The yard is one of the main reasons I decided I wanted the house. You see, every pet I have had my entire life is buried somewhere in it. I mean except for mon petit amour, the current furry tyrant in my life. After I spent some time and some co-pays talking to the shrink, I got unpissed off beyond the realm of all human comprehension, and could think straight again. Sure this house is the center of most of my bad memories, but it is also the center of most of my good ones. We had so much fun just playing outside when I was little. Yes, back in the day children went outside in nature and shit and actually played with other children. We didn’t need no stinking SEGA. In our house music was important. It was fun. I often catch myself humming and wiggling everywhere including to the Muzak in elevators. To be honest I cannot really dance, it is more like jumping around like a lunatic to a soundtrack, but it is fun as hell. I learned this important life skill, this lunacy, at home.

Now here I am at my construction site. I have a hell of a lot of work still to do here. I call my garage my Hail Mary Garage because prayer is pretty much all that is holding it up. I call my kitchen my Fantasy Kitchen because I fantasize I someday will have the money to gut it. When I started writing this story a few days ago it was because I was having a flare up of being overwhelmed by this process. I have accomplished so much in the past six months. Nothing leaks anymore. I have dragged away dumpster fulls, and car fulls, and everything I could get the garbage men to take fulls of stuff, stuff, stuff and more stuff. I have organized almost everything. I have cleaned a lot of things. I have made a lot of decisions that, a year ago, I thought I would never have the strength to make. I have worked with contractors to make some very serious repairs that could not wait, and needed to be done for my own safety or sanity or both. I have twenty-four cans of paint through which I am slowly but surely working as I get walls scrubbed enough to paint. I have rewired outlets, and hung fixtures. I have overcome my fear of climbing on ladders. I have broken and healed my foot. I have learned how to take care of the furnace, and the plumbing, and the electricity. I have become the proud owner of a self-propelled electric start lawn mower. I have overcome any squeamishness I had about bugs, and rodents. Fuck PETA. I want to learn how to use my Dad’s shot guns so I can start picking off those squirrels who hold their insolent furry coffee breaks on my patio set. I need to call planning and zoning to see if I need a permit for that.

Fear and Loathing in DIY (II of III)

It has certainly been a long road from wanting to somehow get in the witness protection program to owning the house I grew up in. Sometimes I am not sure how I got here. I vividly remember the day I signed the paperwork at my closing six months ago. I looked across the table at my lawyer, who it turns out is one of the most truly kind and nurturing people I have ever met and said "I must have a secret drug problem no one has the heart to tell me about." She chuckled knowingly since she has been through many closings with many people in many different circumstances. I think everybody feels eviscerated at closing. It was a long and difficult process for me to buy the house. Getting a mortgage was very difficult for me. In retrospect mostly because I second guessed myself, and had no experience with getting one.

• ACTIONS TO TAKE:
1. According to the text about the house, how many cans of paint does the writer have?
2. Render the part of the rows that opens with the line containing "[146, 51, 403, 236]" and closes with the line containing "Building by a bus" as a JSON list of strings, one per line, leaving out blank lines.

• MATERIAL TO PROCESS:
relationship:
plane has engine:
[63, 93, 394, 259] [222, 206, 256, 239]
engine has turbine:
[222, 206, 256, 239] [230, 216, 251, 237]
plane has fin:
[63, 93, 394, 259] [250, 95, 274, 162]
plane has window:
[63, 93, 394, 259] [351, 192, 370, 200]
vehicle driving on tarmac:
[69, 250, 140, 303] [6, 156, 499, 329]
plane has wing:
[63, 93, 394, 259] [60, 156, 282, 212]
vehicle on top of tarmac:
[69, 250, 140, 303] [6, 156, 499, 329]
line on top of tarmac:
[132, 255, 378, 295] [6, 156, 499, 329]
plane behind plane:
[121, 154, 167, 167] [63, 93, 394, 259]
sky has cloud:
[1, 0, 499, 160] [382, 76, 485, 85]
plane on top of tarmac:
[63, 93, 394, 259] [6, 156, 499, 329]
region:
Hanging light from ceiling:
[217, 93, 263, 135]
* * *
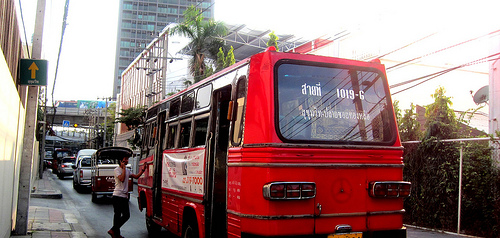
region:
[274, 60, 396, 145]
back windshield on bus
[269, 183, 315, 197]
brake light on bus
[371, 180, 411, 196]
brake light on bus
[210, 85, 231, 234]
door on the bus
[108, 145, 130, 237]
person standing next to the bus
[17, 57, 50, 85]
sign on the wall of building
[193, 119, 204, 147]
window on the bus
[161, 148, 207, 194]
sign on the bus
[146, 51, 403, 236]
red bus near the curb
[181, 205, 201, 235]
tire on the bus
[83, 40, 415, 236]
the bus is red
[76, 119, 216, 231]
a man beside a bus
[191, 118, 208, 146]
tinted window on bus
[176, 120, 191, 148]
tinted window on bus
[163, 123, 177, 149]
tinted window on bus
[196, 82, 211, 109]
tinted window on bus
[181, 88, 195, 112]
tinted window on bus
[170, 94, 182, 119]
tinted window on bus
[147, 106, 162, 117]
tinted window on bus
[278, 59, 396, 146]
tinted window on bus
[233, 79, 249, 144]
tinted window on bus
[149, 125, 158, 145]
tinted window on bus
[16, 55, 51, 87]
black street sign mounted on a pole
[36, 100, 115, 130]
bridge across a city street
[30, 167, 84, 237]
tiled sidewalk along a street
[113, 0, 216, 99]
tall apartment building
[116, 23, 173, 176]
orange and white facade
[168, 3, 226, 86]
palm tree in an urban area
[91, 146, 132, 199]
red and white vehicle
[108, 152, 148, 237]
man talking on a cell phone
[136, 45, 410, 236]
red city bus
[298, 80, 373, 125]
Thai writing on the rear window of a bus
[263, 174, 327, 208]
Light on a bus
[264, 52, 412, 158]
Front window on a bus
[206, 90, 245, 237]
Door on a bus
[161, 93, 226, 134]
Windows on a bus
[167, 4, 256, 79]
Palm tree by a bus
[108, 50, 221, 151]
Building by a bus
...
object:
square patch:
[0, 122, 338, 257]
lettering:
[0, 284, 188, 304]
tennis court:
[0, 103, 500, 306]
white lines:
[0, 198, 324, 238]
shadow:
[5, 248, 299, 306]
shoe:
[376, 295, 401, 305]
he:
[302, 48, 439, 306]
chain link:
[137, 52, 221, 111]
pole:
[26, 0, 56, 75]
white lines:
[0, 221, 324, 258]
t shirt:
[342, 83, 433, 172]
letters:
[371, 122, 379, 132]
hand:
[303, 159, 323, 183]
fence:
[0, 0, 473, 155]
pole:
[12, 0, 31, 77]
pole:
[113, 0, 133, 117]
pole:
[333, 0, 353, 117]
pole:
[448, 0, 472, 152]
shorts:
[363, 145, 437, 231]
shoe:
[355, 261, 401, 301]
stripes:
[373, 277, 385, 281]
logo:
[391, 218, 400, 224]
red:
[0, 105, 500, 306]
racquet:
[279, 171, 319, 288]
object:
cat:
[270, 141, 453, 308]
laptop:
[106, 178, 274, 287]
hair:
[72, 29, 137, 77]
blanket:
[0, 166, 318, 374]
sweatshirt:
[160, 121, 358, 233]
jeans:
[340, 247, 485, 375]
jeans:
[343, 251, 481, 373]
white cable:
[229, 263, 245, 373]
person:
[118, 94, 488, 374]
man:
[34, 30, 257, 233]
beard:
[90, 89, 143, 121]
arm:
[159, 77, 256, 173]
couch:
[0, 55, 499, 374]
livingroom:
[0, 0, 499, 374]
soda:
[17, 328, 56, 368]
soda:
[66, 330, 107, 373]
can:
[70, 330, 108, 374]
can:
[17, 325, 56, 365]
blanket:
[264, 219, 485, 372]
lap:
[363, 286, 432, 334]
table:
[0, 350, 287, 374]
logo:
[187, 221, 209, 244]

• OUTPUTS BY TASK:
1. Twenty-four.

2.
[
  "[146, 51, 403, 236]",
  "red bus near the curb",
  "[181, 205, 201, 235]",
  "tire on the bus",
  "[83, 40, 415, 236]",
  "the bus is red",
  "[76, 119, 216, 231]",
  "a man beside a bus",
  "[191, 118, 208, 146]",
  "tinted window on bus",
  "[176, 120, 191, 148]",
  "tinted window on bus",
  "[163, 123, 177, 149]",
  "tinted window on bus",
  "[196, 82, 211, 109]",
  "tinted window on bus",
  "[181, 88, 195, 112]",
  "tinted window on bus",
  "[170, 94, 182, 119]",
  "tinted window on bus",
  "[147, 106, 162, 117]",
  "tinted window on bus",
  "[278, 59, 396, 146]",
  "tinted window on bus",
  "[233, 79, 249, 144]",
  "tinted window on bus",
  "[149, 125, 158, 145]",
  "tinted window on bus",
  "[16, 55, 51, 87]",
  "black street sign mounted on a pole",
  "[36, 100, 115, 130]",
  "bridge across a city street",
  "[30, 167, 84, 237]",
  "tiled sidewalk along a street",
  "[113, 0, 216, 99]",
  "tall apartment building",
  "[116, 23, 173, 176]",
  "orange and white facade",
  "[168, 3, 226, 86]",
  "palm tree in an urban area",
  "[91, 146, 132, 199]",
  "red and white vehicle",
  "[108, 152, 148, 237]",
  "man talking on a cell phone",
  "[136, 45, 410, 236]",
  "red city bus",
  "[298, 80, 373, 125]",
  "Thai writing on the rear window of a bus",
  "[263, 174, 327, 208]",
  "Light on a bus",
  "[264, 52, 412, 158]",
  "Front window on a bus",
  "[206, 90, 245, 237]",
  "Door on a bus",
  "[161, 93, 226, 134]",
  "Windows on a bus",
  "[167, 4, 256, 79]",
  "Palm tree by a bus",
  "[108, 50, 221, 151]",
  "Building by a bus"
]